To explore these issues, and possible solutions, some demos are suggested. So far, we have the following demos and related issues:
- dot product -- Demo of how to compute the dot-product of two vectors, where the two vectors are sets of atoms returned by a searrch query. See dot-product.scm
- recursive query -- Demo of how a recursive query can be written. See recursive.scm
- #2752 -- Transient Atoms -- this describes another data flow issue.

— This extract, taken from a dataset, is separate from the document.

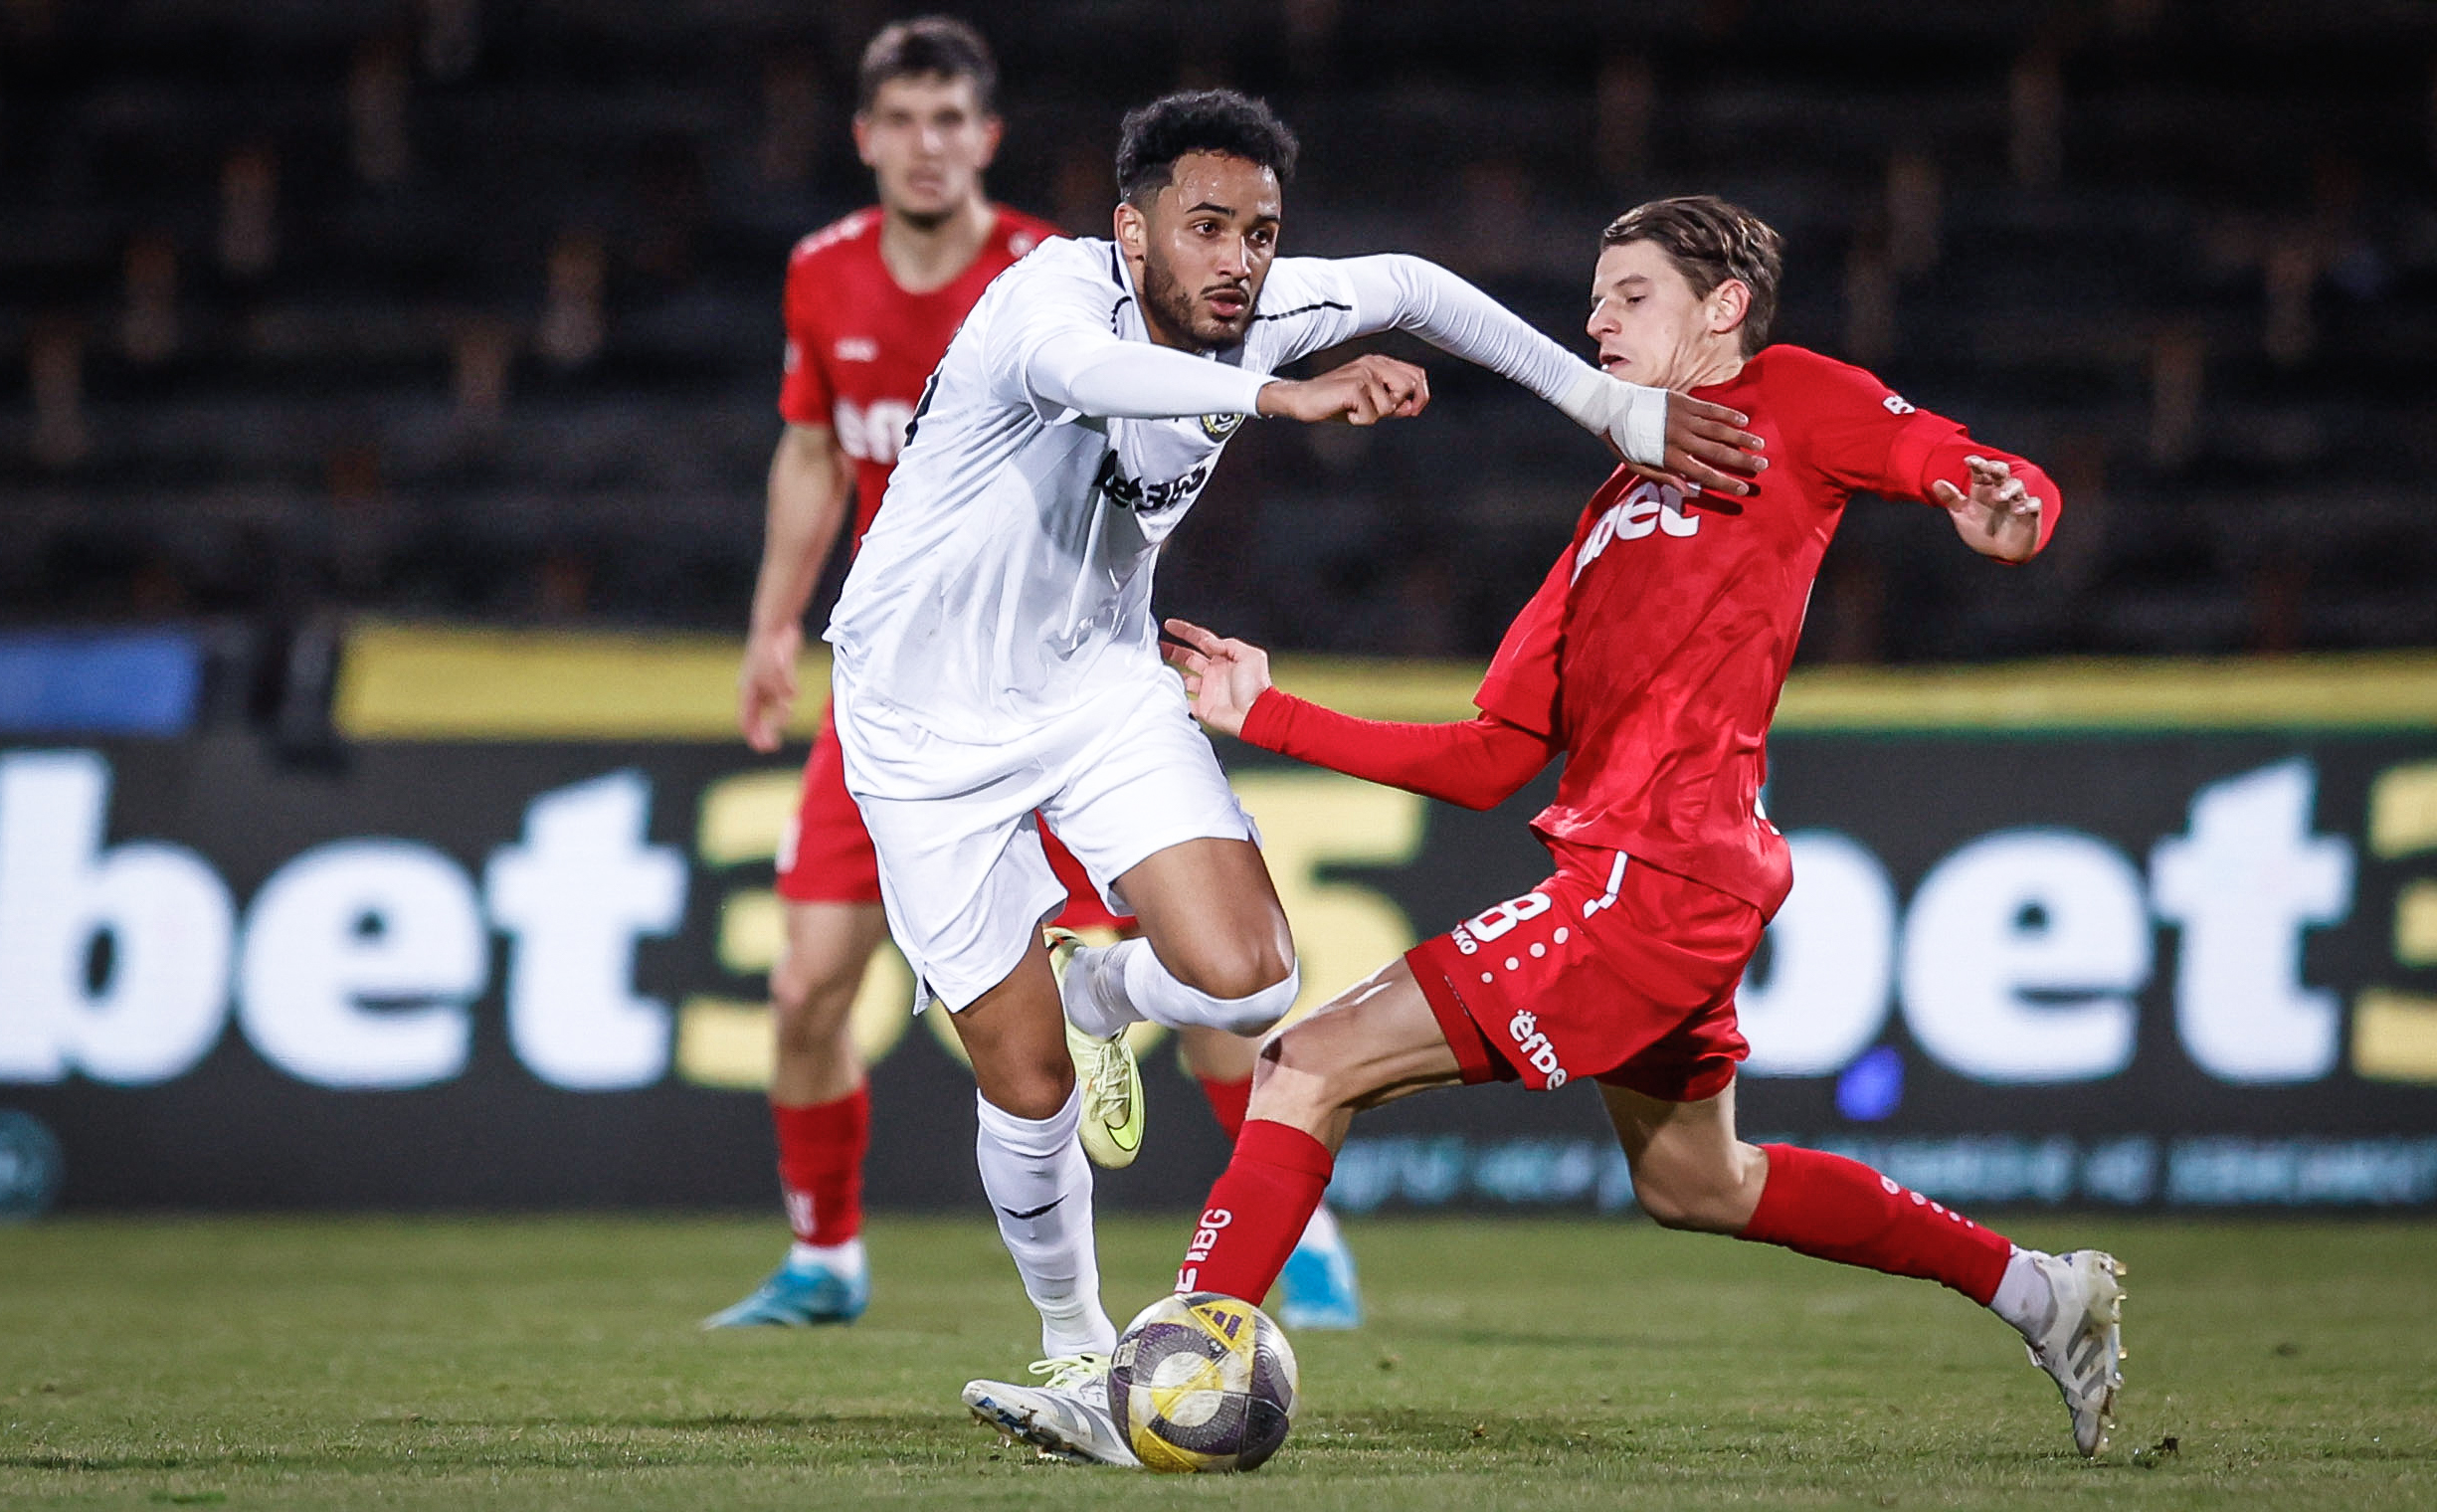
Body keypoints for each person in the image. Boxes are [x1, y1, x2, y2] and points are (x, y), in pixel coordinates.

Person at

- #2215 -- SatisfactionLink used to leave behind a
*-PatternGroundingKey-*
that told you how it was satisfied. But this crumbled away.
At this time, building on top of QueueValue
seems the most sensible thing to do. This could be formalized by providing an API within QueuueValue itself, instead of inheriting from what's in cogutils.
The following attempt was made:
- Anchor proposal -- This suggests that an AnchorLink can be specified in the query, and results are chained on with MemberLink, as they show up. This has been implemented and documented and unit-tested. See #2500 No one uses it. It was reverted earlier today, in eee7a61
The reason that this was reverted is because it didn't seem to be needed, and there seems to be a more generic solution: if one really needs stuff stuck to an AnchoreNode, then create a new kind of Value, that dequeues from the QueueValue, as results come in, and sticks them onto an AnchoreNode. This could be done for any kind of data stream, and not just for queries.
There has been some minor exploration of how compositionality works; it is demoed in the (still existing) example query.scm This example uses AnchorNodes, but without needing pull req #2500 to do it. It "works". It's even multi-threaded, so its "naturally" parallel. Is it clunky? I dunno. It posts results to the AtomSpace, ... but why? was this really needed?